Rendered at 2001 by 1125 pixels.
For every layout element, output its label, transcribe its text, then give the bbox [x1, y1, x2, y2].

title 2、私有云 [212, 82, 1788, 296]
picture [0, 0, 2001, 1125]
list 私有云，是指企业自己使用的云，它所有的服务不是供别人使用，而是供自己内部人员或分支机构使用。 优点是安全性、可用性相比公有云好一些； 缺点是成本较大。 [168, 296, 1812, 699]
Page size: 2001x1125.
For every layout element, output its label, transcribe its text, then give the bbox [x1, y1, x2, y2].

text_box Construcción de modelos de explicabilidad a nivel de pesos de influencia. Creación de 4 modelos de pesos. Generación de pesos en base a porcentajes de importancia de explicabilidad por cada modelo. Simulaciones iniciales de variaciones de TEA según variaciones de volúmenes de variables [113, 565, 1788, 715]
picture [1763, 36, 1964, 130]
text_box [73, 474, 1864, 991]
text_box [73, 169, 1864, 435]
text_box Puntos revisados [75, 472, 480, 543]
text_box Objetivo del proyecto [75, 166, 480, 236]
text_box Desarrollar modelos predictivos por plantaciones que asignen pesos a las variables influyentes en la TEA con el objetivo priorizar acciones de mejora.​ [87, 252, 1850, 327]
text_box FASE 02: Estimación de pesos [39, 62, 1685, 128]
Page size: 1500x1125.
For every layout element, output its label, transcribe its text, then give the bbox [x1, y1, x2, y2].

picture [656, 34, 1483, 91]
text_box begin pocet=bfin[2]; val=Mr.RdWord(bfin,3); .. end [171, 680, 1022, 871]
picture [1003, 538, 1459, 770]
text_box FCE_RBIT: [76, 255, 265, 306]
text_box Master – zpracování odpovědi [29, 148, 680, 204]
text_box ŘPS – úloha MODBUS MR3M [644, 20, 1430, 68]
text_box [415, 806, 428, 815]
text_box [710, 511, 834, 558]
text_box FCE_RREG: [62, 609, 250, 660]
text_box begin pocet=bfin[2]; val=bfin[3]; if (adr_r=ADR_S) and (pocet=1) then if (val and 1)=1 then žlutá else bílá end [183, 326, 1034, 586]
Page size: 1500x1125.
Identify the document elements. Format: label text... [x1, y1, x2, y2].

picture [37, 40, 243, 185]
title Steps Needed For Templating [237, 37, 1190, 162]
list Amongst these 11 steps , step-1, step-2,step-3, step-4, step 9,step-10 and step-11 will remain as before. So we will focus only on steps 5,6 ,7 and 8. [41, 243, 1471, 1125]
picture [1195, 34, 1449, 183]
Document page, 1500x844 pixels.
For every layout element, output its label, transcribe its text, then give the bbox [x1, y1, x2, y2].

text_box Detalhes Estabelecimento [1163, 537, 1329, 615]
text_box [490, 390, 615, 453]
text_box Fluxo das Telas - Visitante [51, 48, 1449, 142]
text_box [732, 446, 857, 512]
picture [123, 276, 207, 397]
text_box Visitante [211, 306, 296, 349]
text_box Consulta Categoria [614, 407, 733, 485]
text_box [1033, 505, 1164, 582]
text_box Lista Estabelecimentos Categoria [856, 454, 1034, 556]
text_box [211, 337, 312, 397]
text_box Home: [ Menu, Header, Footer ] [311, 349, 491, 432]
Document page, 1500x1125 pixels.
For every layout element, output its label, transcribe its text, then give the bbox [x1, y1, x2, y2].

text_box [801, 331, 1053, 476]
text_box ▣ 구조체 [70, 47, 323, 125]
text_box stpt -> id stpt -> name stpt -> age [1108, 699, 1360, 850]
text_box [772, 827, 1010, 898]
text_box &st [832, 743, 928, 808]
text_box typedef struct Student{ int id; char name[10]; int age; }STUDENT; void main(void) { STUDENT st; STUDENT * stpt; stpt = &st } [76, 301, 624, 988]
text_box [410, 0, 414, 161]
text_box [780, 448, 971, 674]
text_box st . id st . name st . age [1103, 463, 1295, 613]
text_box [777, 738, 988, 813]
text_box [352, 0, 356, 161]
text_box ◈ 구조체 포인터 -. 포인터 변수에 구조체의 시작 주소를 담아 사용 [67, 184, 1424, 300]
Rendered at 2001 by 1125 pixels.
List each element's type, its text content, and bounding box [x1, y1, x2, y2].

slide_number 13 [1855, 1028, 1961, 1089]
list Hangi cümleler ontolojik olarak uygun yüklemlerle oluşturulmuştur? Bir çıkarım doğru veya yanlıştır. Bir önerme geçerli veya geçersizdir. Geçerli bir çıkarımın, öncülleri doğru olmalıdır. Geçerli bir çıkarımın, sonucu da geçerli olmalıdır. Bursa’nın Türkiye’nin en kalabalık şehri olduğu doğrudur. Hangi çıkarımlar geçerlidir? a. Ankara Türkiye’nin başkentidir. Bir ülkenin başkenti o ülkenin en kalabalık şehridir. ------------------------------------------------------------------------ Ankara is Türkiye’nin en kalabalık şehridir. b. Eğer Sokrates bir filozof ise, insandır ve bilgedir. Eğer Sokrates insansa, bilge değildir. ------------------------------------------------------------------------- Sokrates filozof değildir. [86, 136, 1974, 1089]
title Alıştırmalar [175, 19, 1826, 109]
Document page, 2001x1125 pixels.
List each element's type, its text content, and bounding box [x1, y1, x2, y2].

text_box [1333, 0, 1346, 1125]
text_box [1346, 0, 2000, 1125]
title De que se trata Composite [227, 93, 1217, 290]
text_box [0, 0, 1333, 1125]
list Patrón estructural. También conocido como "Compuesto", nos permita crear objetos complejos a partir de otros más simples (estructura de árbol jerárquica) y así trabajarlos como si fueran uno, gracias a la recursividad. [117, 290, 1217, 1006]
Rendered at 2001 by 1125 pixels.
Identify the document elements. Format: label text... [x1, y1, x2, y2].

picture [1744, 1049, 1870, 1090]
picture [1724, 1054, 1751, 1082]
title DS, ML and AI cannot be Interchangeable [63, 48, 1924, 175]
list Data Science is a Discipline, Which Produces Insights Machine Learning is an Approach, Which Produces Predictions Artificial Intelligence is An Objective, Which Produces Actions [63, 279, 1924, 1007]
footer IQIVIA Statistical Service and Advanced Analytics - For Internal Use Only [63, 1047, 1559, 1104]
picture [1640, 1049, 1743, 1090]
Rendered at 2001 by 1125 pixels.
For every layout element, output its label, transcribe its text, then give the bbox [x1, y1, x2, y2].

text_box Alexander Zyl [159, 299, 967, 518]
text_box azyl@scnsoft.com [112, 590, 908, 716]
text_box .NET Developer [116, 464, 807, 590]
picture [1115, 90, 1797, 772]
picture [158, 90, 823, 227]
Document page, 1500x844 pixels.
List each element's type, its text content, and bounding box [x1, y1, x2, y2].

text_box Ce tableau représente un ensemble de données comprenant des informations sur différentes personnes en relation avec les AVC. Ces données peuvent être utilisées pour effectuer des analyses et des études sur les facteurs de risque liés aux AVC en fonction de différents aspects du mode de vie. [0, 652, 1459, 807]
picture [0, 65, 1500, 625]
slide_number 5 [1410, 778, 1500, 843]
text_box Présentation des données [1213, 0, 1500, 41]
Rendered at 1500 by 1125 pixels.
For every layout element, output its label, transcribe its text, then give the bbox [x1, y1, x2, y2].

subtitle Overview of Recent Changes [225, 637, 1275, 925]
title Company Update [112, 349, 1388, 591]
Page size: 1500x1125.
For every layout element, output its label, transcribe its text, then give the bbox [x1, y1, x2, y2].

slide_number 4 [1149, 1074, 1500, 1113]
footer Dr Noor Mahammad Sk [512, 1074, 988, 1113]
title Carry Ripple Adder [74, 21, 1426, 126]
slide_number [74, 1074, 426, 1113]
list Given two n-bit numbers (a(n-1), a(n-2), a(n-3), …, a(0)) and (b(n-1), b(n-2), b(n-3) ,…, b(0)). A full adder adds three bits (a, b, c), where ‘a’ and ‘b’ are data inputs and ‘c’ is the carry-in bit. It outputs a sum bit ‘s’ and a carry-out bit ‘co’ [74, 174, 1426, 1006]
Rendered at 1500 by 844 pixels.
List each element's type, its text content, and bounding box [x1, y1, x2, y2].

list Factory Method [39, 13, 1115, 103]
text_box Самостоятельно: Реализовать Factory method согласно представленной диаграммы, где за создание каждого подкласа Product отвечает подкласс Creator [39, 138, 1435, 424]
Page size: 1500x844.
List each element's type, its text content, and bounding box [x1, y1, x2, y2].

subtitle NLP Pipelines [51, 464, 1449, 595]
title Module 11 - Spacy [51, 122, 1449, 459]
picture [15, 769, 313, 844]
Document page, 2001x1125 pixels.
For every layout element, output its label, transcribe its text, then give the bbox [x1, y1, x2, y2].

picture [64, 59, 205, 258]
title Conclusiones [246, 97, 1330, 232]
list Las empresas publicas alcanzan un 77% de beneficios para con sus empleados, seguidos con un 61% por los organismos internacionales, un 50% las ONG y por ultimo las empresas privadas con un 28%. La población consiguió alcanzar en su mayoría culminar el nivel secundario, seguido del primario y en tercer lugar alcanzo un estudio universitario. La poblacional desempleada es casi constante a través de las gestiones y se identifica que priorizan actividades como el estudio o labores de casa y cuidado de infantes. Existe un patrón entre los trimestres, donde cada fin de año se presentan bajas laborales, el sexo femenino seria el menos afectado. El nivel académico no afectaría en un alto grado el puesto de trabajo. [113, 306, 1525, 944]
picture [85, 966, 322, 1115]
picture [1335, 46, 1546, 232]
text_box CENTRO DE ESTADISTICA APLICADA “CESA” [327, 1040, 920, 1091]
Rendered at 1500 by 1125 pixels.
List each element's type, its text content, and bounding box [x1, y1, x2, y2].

════════════════

> [Aim of the exercise]: Give back the opening line of the records above and every line after it, up to and including the one with "Page size: 2001x1125.", unchanged.

> [Task response]:
Rendered at 2001 by 1125 pixels.
For every layout element, output its label, transcribe its text, then give the bbox [x1, y1, x2, y2].

title 2、私有云 [212, 82, 1788, 296]
picture [0, 0, 2001, 1125]
list 私有云，是指企业自己使用的云，它所有的服务不是供别人使用，而是供自己内部人员或分支机构使用。 优点是安全性、可用性相比公有云好一些； 缺点是成本较大。 [168, 296, 1812, 699]
Page size: 2001x1125.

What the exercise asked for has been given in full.